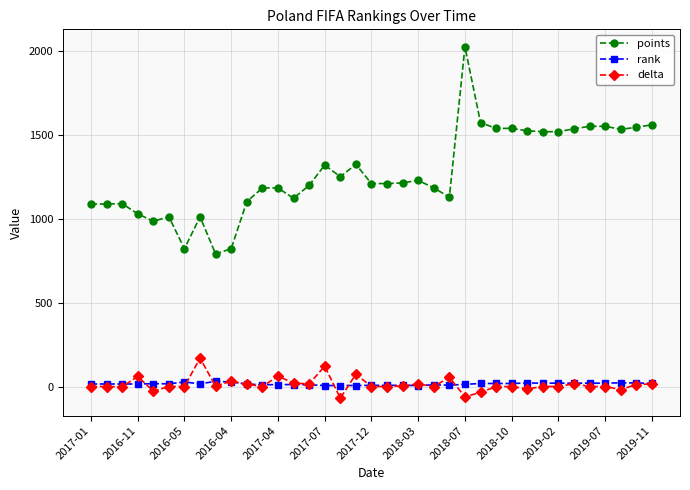

What is the greatest value displayed?

2023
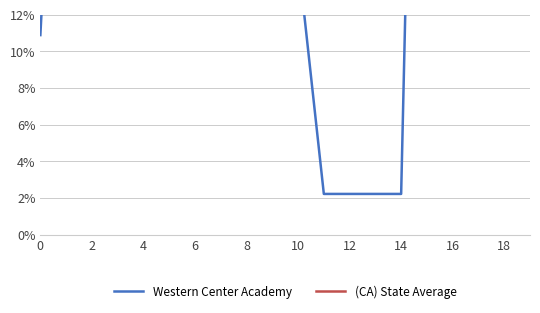

Is the value of (CA) State Average at 17 greater than the value of Western Center Academy at 15?

No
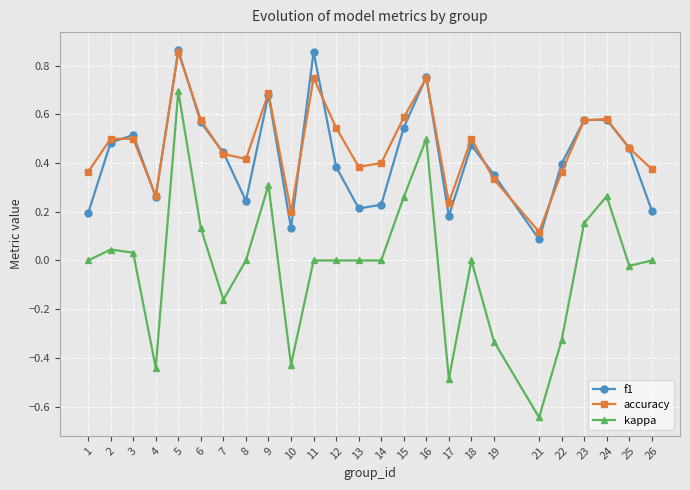

Count the f1 values in the range 0 to 1.

25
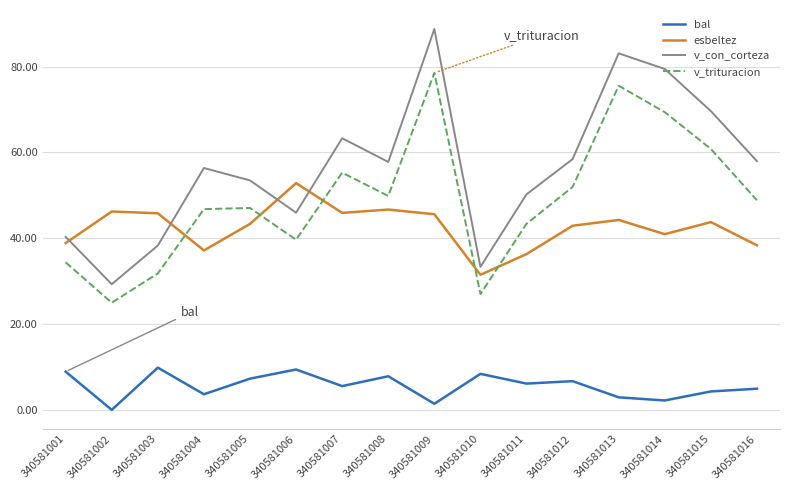

Where do v_trituracion and esbeltez first cross each other?

340581003 and 340581004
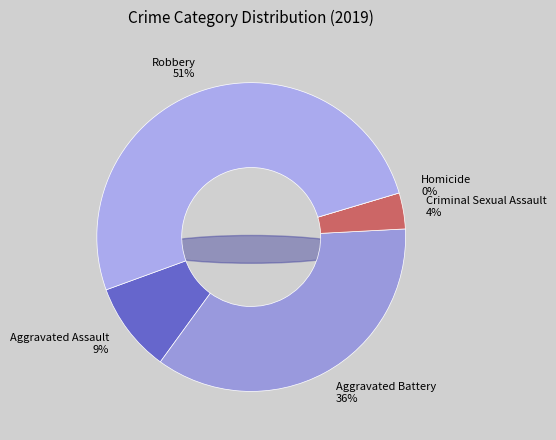

Combined, what portion of the pie is Homicide and Aggravated Battery?

35.8%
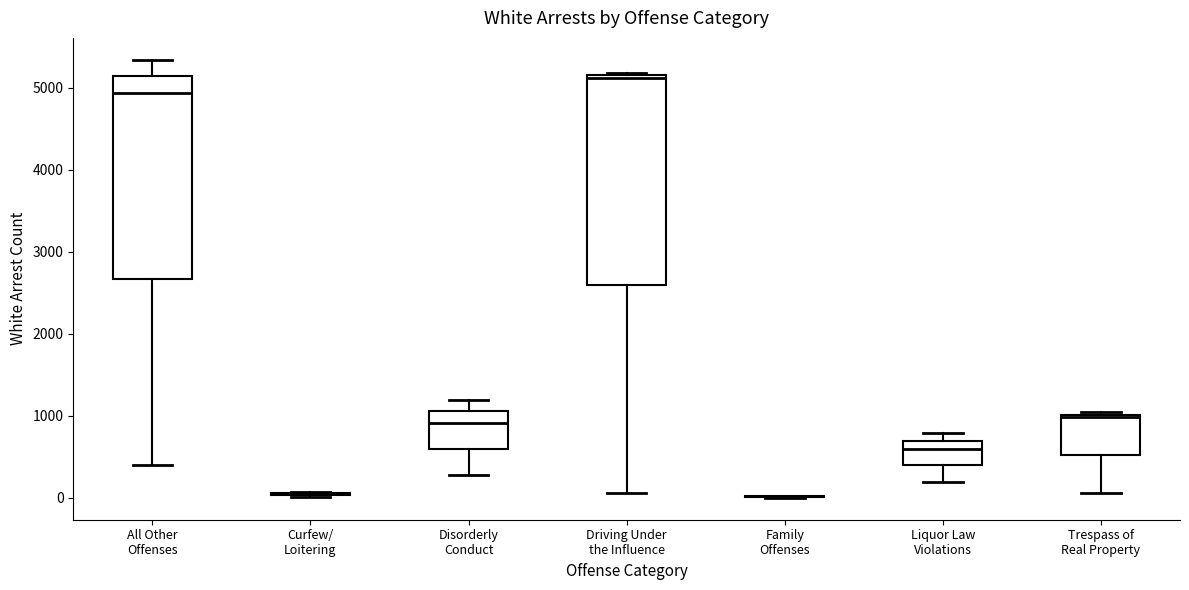

Reading left to right, read every box against the y-axis: the position of its median line, the range the box covers, and the ends of its whiskers. The values are not printed on the chart, so give them approximately, as read against the axis.

All Other Offenses: median 4900, box 2700 to 5100, whiskers 400 to 5300
Curfew/ Loitering: box collapsed to a line at 100, whiskers 0 to 100
Disorderly Conduct: median 900, box 600 to 1100, whiskers 300 to 1200
Driving Under the Influence: median 5100, box 2600 to 5100, whiskers 100 to 5200
Family Offenses: box collapsed to a line at 0, whiskers 0 to 0
Liquor Law Violations: median 600, box 400 to 700, whiskers 200 to 800
Trespass of Real Property: median 1000, box 500 to 1000, whiskers 100 to 1000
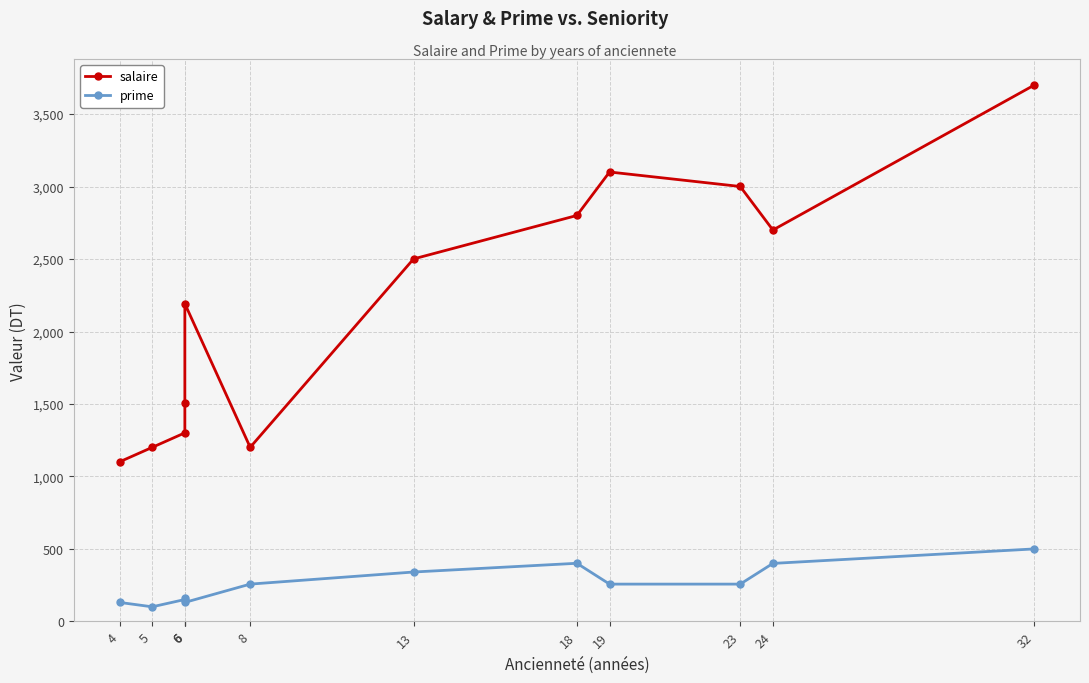

How many series are shown in this chart?

2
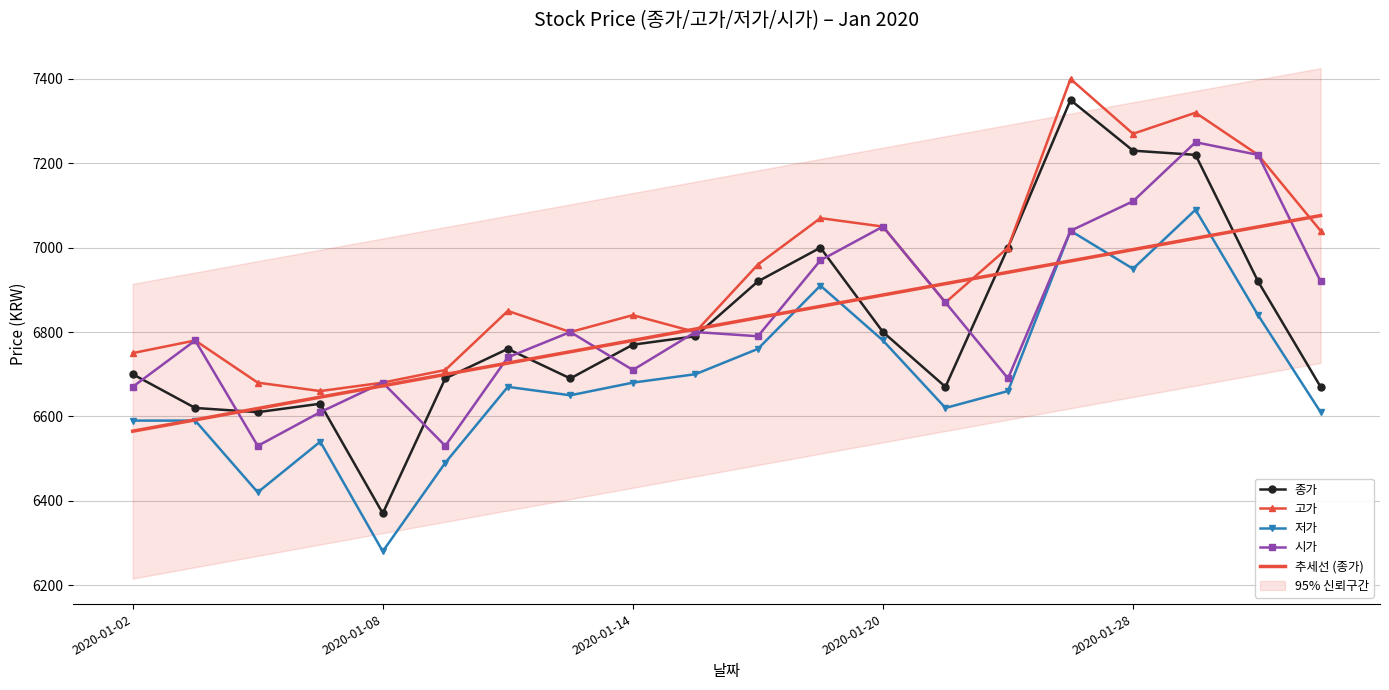

Is it true that 저가 equals 1932.1 at 2020-01-14?

False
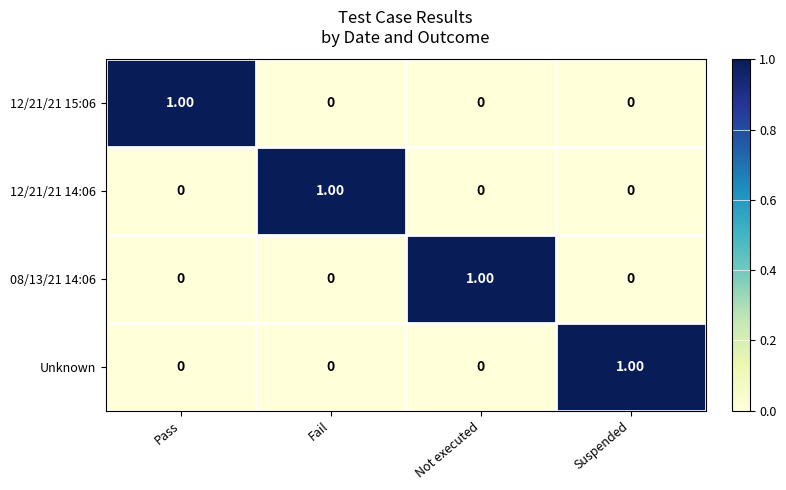

At how many categories does at least one series exceed 0?

4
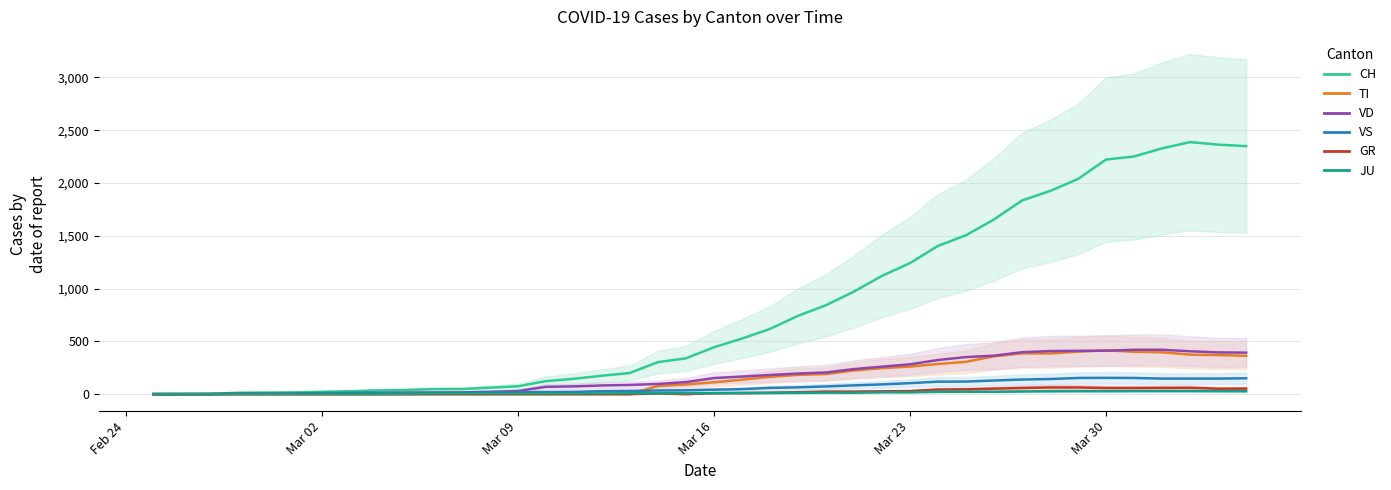

What is the label of the 1st point from the left?

Feb 24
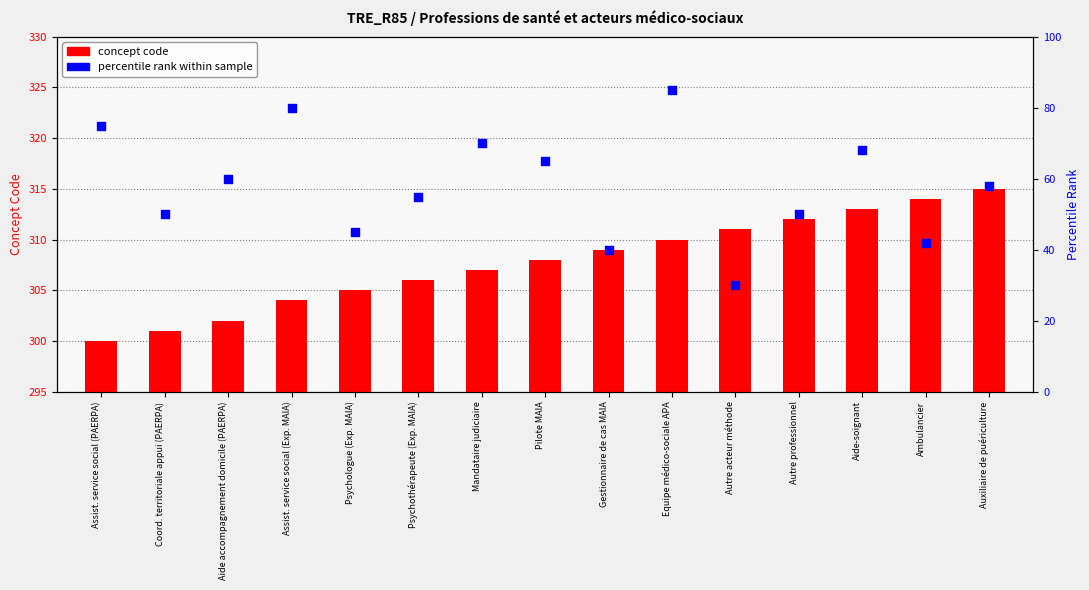

Which series has the largest total across all categories?

concept code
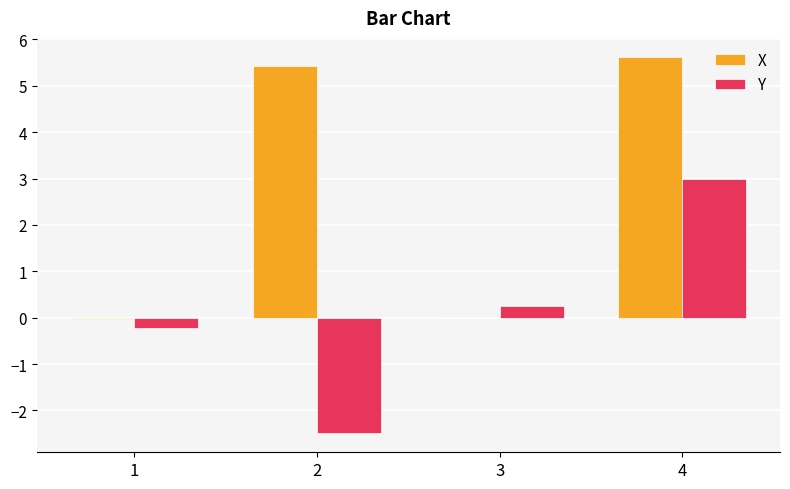

Which category has the highest value in the X series?

4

☆ ☆ ☆ ☆ ☆ ☆ ☆

ACTIVITY:
Copy the material word for word, from its beginning through the line holding "Trespass of Real", including that line. Leave out the pictures.

WRITTEN RESPONSE:
What is the greatest value displayed?

2023

Is the value of (CA) State Average at 17 greater than the value of Western Center Academy at 15?

No

Count the f1 values in the range 0 to 1.

25

Where do v_trituracion and esbeltez first cross each other?

340581003 and 340581004

Combined, what portion of the pie is Homicide and Aggravated Battery?

35.8%

Reading left to right, read every box against the y-axis: the position of its median line, the range the box covers, and the ends of its whiskers. The values are not printed on the chart, so give them approximately, as read against the axis.

All Other Offenses: median 4900, box 2700 to 5100, whiskers 400 to 5300
Curfew/ Loitering: box collapsed to a line at 100, whiskers 0 to 100
Disorderly Conduct: median 900, box 600 to 1100, whiskers 300 to 1200
Driving Under the Influence: median 5100, box 2600 to 5100, whiskers 100 to 5200
Family Offenses: box collapsed to a line at 0, whiskers 0 to 0
Liquor Law Violations: median 600, box 400 to 700, whiskers 200 to 800
Trespass of Real Property: median 1000, box 500 to 1000, whiskers 100 to 1000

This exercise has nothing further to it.